Tifón se acurrucó, como una fiera a punto de saltar, y trató de comprender. Entonces reparó en que Zeus llevaba una coraza dorada de escamas de dragón.
—Ésta es la Égida. Ningún arma ni fuego puede penetrarla. Era de mi hija Atenea, más digna de ella que yo.
La bestia, incrédula, se inclinó una vez más para reabsorber el metal que había expulsado. Pero una descarga eléctrica sacudió su cuerpo desde los cuernos hasta la punta de la cola, como si cien mil martillos lo golpearan a la vez a una velocidad increíble. Aquella fuerza lo empujó hacia atrás y le hizo caer sobre las alas, quebrando su membrana cartilaginosa. Se levantó en seguida usando la cola, pero cuando intentó acercarse de nuevo a los charcos de metal humeante, Zeus se había interpuesto en su camino. Tifón se revolvió para darle un coletazo. El dios, que apenas medía la mitad que el monstruo, detuvo el golpe entre sus manos sin mover los pies del suelo.
—No necesito más rayos para acabar contigo —le dijo Zeus, mirándole con pupilas que parecían cabezas de alfiler.

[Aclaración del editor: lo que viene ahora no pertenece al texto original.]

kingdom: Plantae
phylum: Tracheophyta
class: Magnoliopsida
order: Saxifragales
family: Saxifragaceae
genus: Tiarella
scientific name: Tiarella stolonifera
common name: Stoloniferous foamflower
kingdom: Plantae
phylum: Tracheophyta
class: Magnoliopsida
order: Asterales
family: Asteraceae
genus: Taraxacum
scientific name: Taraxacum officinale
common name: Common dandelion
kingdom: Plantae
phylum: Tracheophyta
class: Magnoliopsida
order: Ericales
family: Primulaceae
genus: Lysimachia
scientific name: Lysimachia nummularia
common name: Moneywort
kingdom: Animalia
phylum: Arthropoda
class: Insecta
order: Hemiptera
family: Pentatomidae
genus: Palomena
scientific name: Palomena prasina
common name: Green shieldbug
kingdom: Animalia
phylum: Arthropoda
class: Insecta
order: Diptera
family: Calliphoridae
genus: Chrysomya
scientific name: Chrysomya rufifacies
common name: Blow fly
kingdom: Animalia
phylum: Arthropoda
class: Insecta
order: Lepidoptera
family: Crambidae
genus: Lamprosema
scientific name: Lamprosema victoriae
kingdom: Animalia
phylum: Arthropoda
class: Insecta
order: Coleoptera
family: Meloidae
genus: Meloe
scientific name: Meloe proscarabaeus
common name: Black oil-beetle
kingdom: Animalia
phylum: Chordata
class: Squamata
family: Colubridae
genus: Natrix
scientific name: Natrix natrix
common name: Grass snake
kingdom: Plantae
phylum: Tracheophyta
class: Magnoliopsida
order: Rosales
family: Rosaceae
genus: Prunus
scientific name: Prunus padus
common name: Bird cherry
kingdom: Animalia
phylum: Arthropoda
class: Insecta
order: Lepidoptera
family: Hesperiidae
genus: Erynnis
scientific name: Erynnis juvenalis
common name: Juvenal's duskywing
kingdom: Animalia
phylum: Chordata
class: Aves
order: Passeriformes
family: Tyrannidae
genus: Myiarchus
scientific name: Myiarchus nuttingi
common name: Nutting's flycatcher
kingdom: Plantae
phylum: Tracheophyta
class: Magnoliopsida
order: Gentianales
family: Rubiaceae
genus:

Al recibir la herida de la lanza de Atenea, Tifón pensó que había conocido el auténtico miedo, pero estaba equivocado. Había tanto odio en la mirada de Zeus que el monstruo cayó de rodillas.
—¡Perdón, Zeusss! —siseó—. ¡Soy tu herrmano! ¡Yo también soy hijo de Cronoss!
Zeus agarró los cuernos de la bestia y apretó los dientes.
—No habrá cuarto soberano celeste, hermano. Nadie desafía al poder de Zeus.
Y con un solo tirón de sus poderosas manos, rompió el cuello de Tifón.